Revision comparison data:

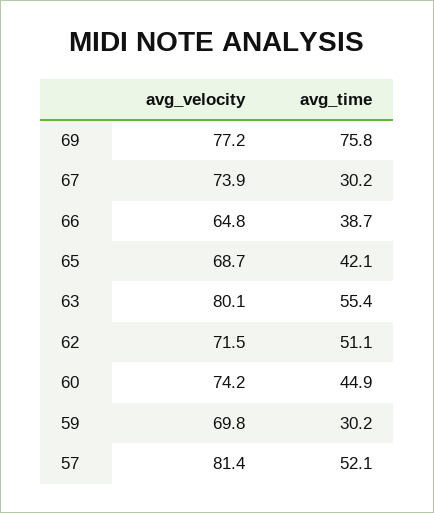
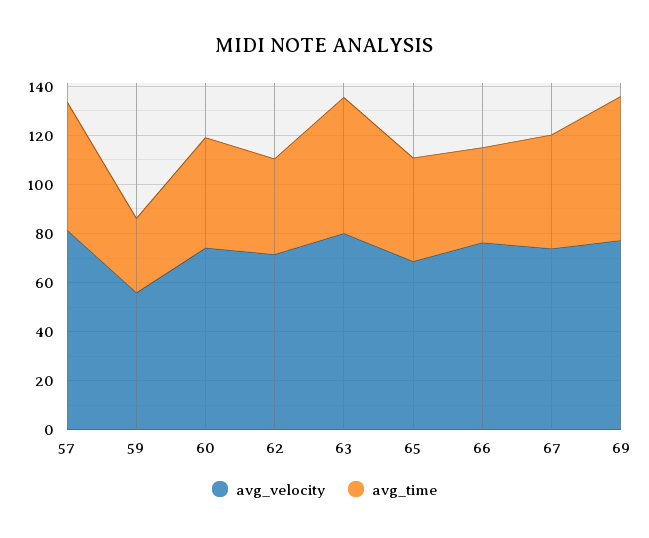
  {
    "avg_velocity": {
      "69": 77.2,
      "67": 73.9,
-     "66": 64.8,
+     "66": 75,
      "65": 68.7,
      "63": 80.1,
      "62": 71.5,
      "60": 74.2,
-     "59": 69.8,
+     "59": 55,
      "57": 81.4
    },
    "avg_time": {
-     "69": 75.8,
+     "69": 60,
-     "67": 30.2,
+     "67": 45,
      "66": 38.7,
      "65": 42.1,
      "63": 55.4,
-     "62": 51.1,
+     "62": 40,
      "60": 44.9,
      "59": 30.2,
      "57": 52.1
    }
  }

INSTRUCTIONS TO FOLLOW:
The copy you produce must match the entries above exactly, except that it has no pictures.

SOLUTION FOR THIS PROBLEM:
  {
    "avg_velocity": {
      "69": 77.2,
      "67": 73.9,
-     "66": 64.8,
+     "66": 75,
      "65": 68.7,
      "63": 80.1,
      "62": 71.5,
      "60": 74.2,
-     "59": 69.8,
+     "59": 55,
      "57": 81.4
    },
    "avg_time": {
-     "69": 75.8,
+     "69": 60,
-     "67": 30.2,
+     "67": 45,
      "66": 38.7,
      "65": 42.1,
      "63": 55.4,
-     "62": 51.1,
+     "62": 40,
      "60": 44.9,
      "59": 30.2,
      "57": 52.1
    }
  }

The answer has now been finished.